Extract:
========

At the 2017 ASCO-SITC Clinical Immuno-Oncology Symposium held February 23 through February 25, in Orlando, FL, Marc Uemura, M.D. of MD Anderson Cancer Center, presented an update of the ongoing IMO-2125 clinical trial in combination with ipilimumab in PD-1 refractory melanoma.

At the upcoming American Association for Cancer Research (AACR) 2017 Annual Meeting being held April 1-5, in Washington DC, there will be two presentations related to IMO-2125.

On Wednesday, April 5, 2017, Dr. Cara Haymaker of MD Anderson Cancer Center will present an update on the translational data outcomes in a poster presentation entitled, “Translational evidence of reactivated innate and adaptive immunity with intratumoral IMO-2125 in combination with systemic checkpoint inhibitors form a Phase 1/2 study in patients with anti-PD-1 refractory metastatic melanoma.”

Additionally, on the same day, Daqing Wang, Ph.D., Principal Scientist, Idera Pharmaceuticals will present new IMO-2125 pre-clinical data in a poster entitled, “Local treatment with novel TLR9 agonist IMO-2125 demonstrates anti-tumor activity in preclinical models of pancreatic cancer.”  

Third Generation Antisense Platform (3GA)
Idera’s proprietary third-generation antisense (3GA) platform technology is focused on silencing the mRNA associated with disease causing genes.  Idera has designed 3GA oligonucleotides to overcome specific challenges associated with earlier generation antisense technologies and RNAi technologies such as immunotoxicities and less than optimal therapeutic index.

========

Records taken from a collection:
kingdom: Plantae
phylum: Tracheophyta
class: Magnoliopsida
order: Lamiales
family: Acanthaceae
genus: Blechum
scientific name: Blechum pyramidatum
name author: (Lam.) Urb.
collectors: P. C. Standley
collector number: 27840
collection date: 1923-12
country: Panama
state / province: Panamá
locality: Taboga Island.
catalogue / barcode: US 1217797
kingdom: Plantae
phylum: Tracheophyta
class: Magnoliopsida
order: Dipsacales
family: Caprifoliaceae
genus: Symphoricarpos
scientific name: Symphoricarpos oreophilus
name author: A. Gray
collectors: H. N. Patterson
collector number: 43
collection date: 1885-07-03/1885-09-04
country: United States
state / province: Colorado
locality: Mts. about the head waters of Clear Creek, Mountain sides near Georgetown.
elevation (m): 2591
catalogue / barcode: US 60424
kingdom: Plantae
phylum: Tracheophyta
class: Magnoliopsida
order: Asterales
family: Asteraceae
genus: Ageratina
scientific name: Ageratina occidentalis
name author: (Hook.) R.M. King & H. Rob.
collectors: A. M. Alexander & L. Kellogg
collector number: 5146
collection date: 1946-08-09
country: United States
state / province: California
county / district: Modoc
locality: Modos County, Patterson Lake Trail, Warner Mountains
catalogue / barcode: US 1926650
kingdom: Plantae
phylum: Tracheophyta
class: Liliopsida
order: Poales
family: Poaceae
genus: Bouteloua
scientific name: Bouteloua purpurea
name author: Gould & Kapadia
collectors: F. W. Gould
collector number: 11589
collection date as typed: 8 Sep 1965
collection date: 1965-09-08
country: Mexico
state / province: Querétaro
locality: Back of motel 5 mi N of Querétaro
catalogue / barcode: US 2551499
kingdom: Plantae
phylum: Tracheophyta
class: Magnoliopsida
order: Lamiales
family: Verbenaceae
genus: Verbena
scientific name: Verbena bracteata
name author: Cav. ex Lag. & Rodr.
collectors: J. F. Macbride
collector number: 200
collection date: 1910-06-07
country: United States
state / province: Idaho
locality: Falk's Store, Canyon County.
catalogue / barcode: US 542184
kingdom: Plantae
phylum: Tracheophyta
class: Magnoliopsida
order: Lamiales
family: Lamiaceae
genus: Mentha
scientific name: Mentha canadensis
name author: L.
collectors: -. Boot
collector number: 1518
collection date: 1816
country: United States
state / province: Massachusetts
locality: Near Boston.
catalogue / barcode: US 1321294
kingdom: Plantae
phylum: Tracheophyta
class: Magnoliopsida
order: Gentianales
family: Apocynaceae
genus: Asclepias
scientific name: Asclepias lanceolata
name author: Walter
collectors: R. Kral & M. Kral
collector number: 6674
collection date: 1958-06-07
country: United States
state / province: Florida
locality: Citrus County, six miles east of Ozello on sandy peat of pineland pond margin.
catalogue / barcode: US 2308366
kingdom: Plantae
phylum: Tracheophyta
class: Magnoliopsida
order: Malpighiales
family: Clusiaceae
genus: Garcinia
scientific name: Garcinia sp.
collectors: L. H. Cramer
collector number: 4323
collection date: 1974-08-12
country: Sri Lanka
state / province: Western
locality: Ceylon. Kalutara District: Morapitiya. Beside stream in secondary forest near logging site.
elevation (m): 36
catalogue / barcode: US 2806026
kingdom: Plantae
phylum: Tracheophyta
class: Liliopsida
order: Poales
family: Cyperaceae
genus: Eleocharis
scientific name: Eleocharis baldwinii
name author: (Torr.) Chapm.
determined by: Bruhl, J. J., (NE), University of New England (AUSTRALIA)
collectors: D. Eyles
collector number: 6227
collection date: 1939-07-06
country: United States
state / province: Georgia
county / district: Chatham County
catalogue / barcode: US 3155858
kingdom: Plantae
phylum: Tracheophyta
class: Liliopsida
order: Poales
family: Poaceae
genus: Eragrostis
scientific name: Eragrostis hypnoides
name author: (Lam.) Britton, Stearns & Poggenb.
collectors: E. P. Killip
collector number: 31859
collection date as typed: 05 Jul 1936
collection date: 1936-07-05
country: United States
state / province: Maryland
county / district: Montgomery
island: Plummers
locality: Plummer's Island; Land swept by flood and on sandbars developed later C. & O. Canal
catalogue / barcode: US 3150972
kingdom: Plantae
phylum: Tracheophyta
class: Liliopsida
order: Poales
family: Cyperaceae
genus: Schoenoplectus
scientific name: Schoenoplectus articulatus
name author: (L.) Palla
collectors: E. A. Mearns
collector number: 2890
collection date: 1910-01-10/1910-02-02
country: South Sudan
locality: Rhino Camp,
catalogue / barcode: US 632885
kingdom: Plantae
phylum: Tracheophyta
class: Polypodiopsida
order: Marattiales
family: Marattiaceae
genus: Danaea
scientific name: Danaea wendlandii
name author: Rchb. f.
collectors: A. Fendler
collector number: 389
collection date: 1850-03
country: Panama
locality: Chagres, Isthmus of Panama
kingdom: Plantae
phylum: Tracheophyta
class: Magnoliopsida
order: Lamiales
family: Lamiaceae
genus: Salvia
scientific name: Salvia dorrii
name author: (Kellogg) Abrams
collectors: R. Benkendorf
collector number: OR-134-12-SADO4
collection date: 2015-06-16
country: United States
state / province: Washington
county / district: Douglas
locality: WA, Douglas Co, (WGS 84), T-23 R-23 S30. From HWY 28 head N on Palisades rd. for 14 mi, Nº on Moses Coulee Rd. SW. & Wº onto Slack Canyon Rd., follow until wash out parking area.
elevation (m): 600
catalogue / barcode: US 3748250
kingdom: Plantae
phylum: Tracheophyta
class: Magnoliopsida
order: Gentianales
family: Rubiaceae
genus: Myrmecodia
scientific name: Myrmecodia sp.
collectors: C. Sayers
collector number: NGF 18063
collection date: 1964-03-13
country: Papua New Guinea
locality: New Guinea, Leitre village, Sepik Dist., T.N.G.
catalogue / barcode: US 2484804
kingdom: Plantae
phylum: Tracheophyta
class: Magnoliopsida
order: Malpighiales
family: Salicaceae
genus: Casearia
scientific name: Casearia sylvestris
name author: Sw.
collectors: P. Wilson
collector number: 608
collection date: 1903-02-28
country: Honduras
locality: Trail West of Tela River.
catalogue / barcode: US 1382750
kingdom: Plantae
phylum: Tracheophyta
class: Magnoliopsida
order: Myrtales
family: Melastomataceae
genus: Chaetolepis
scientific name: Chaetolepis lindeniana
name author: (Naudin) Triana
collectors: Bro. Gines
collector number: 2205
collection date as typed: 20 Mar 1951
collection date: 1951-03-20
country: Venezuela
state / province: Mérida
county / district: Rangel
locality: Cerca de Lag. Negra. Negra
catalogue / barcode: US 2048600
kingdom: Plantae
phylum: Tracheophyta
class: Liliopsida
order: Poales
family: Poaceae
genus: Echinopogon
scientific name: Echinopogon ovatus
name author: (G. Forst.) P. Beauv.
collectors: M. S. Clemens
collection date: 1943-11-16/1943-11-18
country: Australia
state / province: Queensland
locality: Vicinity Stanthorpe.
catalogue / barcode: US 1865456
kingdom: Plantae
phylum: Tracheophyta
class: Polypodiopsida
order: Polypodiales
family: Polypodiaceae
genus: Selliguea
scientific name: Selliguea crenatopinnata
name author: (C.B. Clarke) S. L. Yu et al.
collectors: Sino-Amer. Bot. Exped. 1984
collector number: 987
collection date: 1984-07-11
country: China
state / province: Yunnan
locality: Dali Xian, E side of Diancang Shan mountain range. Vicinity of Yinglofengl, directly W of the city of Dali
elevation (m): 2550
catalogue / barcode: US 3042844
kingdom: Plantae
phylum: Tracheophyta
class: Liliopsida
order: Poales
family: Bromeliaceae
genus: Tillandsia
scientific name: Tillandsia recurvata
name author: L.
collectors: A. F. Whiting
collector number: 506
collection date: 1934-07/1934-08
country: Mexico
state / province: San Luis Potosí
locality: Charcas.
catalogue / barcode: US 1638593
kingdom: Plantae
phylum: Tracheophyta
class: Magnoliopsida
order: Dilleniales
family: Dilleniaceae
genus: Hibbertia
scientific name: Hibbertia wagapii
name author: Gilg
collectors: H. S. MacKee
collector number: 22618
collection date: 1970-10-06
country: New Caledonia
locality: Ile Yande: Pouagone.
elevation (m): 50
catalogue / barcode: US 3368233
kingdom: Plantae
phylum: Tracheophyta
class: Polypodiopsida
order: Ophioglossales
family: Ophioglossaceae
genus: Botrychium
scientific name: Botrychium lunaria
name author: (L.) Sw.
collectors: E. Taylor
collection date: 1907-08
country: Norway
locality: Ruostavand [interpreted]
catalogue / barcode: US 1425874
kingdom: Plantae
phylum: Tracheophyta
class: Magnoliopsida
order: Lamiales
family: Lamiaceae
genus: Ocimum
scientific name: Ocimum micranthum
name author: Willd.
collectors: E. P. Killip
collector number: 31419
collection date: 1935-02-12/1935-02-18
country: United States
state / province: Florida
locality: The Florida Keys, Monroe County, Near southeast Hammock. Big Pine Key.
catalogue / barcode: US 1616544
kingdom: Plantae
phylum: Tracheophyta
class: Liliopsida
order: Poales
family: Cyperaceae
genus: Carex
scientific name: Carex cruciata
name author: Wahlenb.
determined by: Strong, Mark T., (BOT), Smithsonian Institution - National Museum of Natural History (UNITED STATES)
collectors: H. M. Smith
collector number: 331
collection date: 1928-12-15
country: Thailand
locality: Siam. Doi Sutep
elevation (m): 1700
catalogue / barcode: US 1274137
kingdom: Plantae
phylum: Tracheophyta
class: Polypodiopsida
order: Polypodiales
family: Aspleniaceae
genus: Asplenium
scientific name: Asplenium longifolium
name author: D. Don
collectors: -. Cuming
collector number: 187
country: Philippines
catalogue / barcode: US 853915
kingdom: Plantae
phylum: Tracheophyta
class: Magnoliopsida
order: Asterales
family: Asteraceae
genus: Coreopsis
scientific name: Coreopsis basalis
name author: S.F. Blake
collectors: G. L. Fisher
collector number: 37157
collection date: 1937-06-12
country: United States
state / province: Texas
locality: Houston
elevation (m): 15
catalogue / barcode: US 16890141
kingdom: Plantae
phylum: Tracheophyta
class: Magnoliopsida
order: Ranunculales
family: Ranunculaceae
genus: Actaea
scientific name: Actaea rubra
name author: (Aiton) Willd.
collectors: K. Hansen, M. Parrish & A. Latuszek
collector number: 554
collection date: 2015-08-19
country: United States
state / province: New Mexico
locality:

========

Tasks and exercises:
[1] Decide whether each statement agrees with the IMO-2125 text, answering yes or no and quoting the words of the text that settle it: (a) Both AACR presentations related to IMO-2125 take place on the same day. (b) Marc Uemura presented his update at the AACR 2017 Annual Meeting. (c) The pre-clinical data Daqing Wang will present come from models of pancreatic cancer.
[2] Go on with the IMO-2125 text, starting after its last sentence.
The material comes from a separate source and is not part of the IMO-2125 text.

Outputs for the tasks:
[1]
(a) Yes: "Additionally, on the same day"
(b) No: "At the 2017 ASCO-SITC Clinical Immuno-Oncology Symposium held February 23 through February 25, in Orlando, FL, Marc Uemura, M.D. of MD Anderson Cancer Center, presented"
(c) Yes: "demonstrates anti-tumor activity in preclinical models of pancreatic cancer"

[2]
Over the past two years, Idera has generated 22 unique compounds developed to target specific genes across a wide variety of therapeutic areas such as rare diseases, oncology, autoimmune disorders, metabolic conditions and single point mutations.  The company is currently conducting activities ranging from cell culture through IND-enabling toxicology.  The current portfolio is designed to create both internal development candidates as well as partnering opportunities for disease areas outside of Idera’s stated focus. 

The first partnering endeavor is demonstrated through Idera’s collaboration with GSK developing an undisclosed 3GA gene target for renal conditions.  Idera and GSK entered into the collaboration in late 2015 and GSK’s stated goal is to achieve selection of clinical development candidate in the first quarter of 2018.

Additionally, in January of 2017, Idera announced selection of its first internal candidate to enter clinical development.  For strategic and competitive purposes, Idera is withholding naming the specific target until the second half of 2017.  Idera has selected a well-established liver target, with available, validated pre-clinical animal models, well-understood clinical endpoints, which has the potential for both rare and broader disease applications.  Idera is currently conducting the IND-enabling toxicology for this program and expects to file and IND and enter the clinic in 2018.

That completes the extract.